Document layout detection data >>
BEGIN
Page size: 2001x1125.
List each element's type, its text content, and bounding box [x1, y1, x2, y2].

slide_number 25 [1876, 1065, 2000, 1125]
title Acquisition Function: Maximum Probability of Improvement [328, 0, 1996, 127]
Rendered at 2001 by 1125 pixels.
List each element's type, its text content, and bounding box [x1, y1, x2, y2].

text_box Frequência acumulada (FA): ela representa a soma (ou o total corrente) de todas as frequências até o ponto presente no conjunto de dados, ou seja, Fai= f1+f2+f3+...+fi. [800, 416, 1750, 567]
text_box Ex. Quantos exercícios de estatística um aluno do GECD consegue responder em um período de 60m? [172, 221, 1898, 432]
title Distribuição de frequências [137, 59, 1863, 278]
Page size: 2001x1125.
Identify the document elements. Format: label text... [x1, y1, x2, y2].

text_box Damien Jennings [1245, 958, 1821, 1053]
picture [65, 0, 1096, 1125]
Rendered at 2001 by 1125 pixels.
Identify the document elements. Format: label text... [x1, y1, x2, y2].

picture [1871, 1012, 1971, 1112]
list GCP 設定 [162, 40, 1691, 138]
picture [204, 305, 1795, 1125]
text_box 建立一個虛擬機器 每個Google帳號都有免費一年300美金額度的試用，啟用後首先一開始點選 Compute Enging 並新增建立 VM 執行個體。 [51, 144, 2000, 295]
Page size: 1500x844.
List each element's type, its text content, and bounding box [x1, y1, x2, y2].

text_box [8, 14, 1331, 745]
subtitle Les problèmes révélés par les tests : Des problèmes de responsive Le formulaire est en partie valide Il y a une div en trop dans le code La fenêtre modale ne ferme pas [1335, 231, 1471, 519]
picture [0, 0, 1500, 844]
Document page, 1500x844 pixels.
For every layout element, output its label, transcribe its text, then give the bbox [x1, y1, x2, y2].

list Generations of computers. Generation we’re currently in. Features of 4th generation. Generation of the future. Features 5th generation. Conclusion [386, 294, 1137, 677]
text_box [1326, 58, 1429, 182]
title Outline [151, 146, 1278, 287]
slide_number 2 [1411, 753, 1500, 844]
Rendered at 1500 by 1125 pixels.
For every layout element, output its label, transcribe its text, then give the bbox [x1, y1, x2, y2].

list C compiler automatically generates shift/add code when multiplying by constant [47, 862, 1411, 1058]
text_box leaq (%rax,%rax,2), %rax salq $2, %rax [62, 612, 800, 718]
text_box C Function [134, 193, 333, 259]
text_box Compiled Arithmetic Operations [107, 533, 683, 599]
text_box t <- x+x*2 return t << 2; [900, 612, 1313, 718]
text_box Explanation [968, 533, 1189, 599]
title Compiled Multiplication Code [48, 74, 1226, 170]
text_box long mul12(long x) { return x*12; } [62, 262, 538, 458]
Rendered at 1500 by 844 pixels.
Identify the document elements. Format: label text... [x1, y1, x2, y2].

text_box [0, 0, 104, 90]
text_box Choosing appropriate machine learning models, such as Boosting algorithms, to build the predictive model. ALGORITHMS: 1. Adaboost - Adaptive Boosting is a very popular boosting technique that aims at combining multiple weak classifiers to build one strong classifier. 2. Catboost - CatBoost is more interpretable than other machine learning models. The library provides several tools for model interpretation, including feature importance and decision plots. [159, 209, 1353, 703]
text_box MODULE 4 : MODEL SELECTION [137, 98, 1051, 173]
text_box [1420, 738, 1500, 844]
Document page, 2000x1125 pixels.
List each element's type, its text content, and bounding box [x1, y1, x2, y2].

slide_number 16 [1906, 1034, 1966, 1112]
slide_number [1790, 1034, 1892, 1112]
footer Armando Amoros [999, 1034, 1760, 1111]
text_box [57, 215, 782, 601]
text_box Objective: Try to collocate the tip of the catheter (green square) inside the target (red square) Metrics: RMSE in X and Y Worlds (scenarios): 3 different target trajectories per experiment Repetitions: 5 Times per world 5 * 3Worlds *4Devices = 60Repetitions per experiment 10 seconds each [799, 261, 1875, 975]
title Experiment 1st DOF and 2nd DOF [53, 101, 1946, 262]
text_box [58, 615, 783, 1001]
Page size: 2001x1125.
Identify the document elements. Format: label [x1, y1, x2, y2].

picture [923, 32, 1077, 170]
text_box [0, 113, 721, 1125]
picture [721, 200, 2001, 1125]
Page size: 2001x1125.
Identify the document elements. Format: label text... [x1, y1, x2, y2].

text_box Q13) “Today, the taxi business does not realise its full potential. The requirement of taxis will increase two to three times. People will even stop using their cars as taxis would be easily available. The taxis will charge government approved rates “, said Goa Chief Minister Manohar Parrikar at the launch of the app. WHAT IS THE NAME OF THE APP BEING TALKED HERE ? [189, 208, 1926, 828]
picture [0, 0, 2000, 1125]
END
Problem to work on >>
Using the entries above, find all lines with "pixels". Copy them.

Solved problem >>
Rendered at 2001 by 1125 pixels.
Rendered at 2001 by 1125 pixels.
Document page, 1500x844 pixels.
Rendered at 1500 by 1125 pixels.
Rendered at 1500 by 844 pixels.
Document page, 2000x1125 pixels.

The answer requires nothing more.